The nat­u­rally occur­ring antibi­otic Actin­o­mycin D (ActD) was approved by the Food and Drug Admin­is­tra­tion as a chemotherapy drug in 1964 and has been widely used for nearly 50 years to treat a variety of tumor types. Since then, sci­en­tists have dis­cov­ered that ActD works by blocking DNA tran­scrip­tion, the process that tran­scribes DNA into RNA, a macro­mol­e­cule that codes for the pro­teins nec­es­sary for cell survival.

Inhi­bi­tion by ActD is a good thing in rapidly dividing and tran­scribing cancer cells, but healthy cells are also sus­cep­tible to ActD, which makes it toxic, like many forms of chemotherapy.

Despite its long his­tory, the mol­e­c­ular details of ActD’s func­tion remained a mys­tery — until now.

If you don’t know how it works, then you can’t design a new mol­e­cule that has the same char­ac­ter­is­tics [but less tox­i­city],” said Mark Williams, a physics pro­fessor in the Col­lege of Sci­ence at North­eastern Uni­ver­sity. “This is why we decided to study it.”

Williams and his exper­i­mental bio­physics team used “optical tweezers” to probe the mol­e­cule and its inter­ac­tion with DNA to deter­mine the under­lying mech­a­nism by which ActD pre­vents transcription.

The find­ings were pub­lished on Feb. 10 in the journal Nucleic Acids Research.
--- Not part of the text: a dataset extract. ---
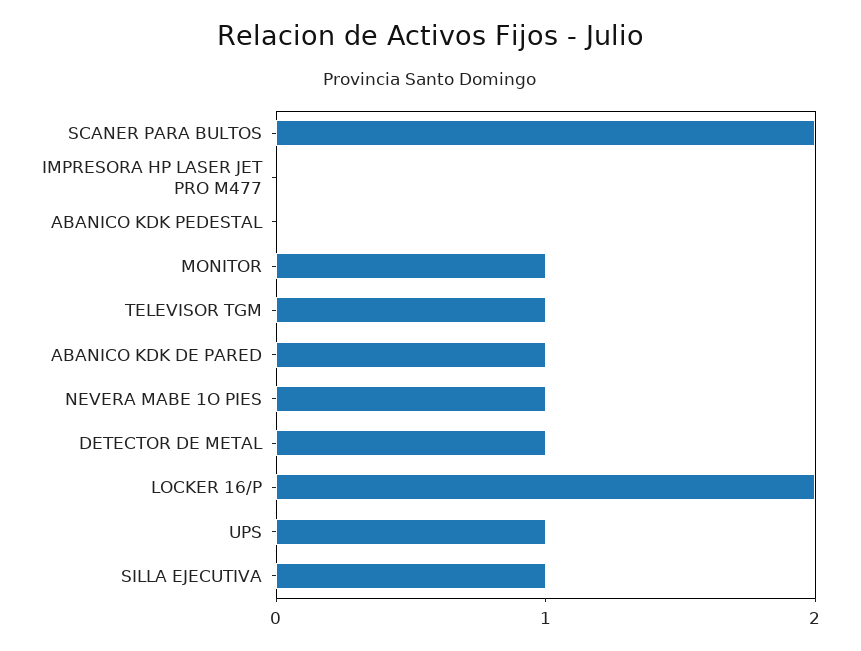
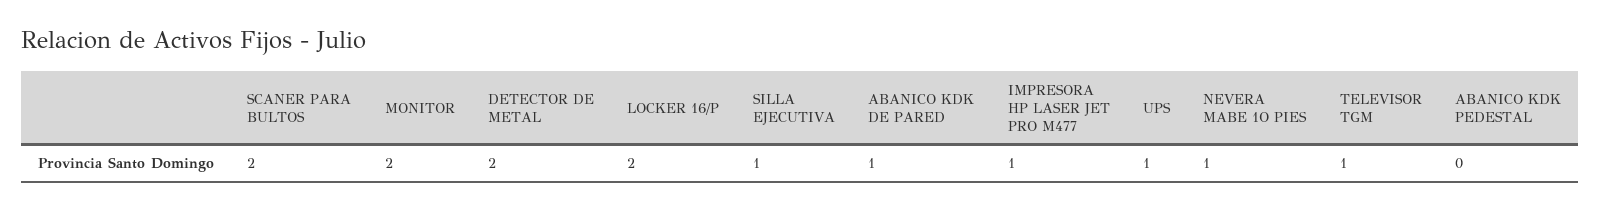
IMPRESORA HP LASER JET PRO M477: 0 -> 1
MONITOR: 1 -> 2
DETECTOR DE METAL: 1 -> 2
Optical tweezers, researchers noted, fix a single DNA mol­e­cule in place using the force of tightly focused laser beams. “Once trapped, DNA may be stretched along its length,” said Micah McCauley, a senior research sci­en­tist in Williams’ lab. “Using our instru­ment, vari­able ten­sion may be applied down to picoNewton precision.”

In the cell there are forces exerted all the time,” Williams said. The pro­tein RNA poly­merase, for example, dis­rupts DNA’s double helix in order to copy its sequence into RNA. In the exper­i­mental set­ting, Williams’ lab uses lasers to achieve this destabilization.

Once the DNA is desta­bi­lized, ActD finds its way inside the double helix. In the body’s cells, the DNA zips back up after the poly­merase moves away, leaving ActD securely in place and thus pre­venting future tran­scrip­tion. In the lab, the lasers simply relax their force on the DNA.

By mim­ic­king the in vivo activity through this kind of manip­u­la­tion, Williams’ team could pre­cisely quan­tify changes in the DNA struc­ture during its inter­ac­tion with ActD. “We’re taking a dynamic pic­ture of what’s hap­pening,” he said. “We show how much it has to change dynam­i­cally in order for the binding to occur.”

With this infor­ma­tion, the team can then pro­vide a model that explains the drug’s observed action in cells.

Meriem Bahira, an under­grad­uate researcher in Williams’ lab, is per­forming follow-​​up studies that apply the same strategy to a sim­ilar syn­thetic mol­e­cule that could one day be used as a cancer drug itself. “Our tech­nique is spe­cial in the sense that it is a single mol­e­cule tech­nique so we can get really small details from it,” Bahira said. “Bulk exper­i­ments are useful in that they give you aver­ages. This gives you details about the process.”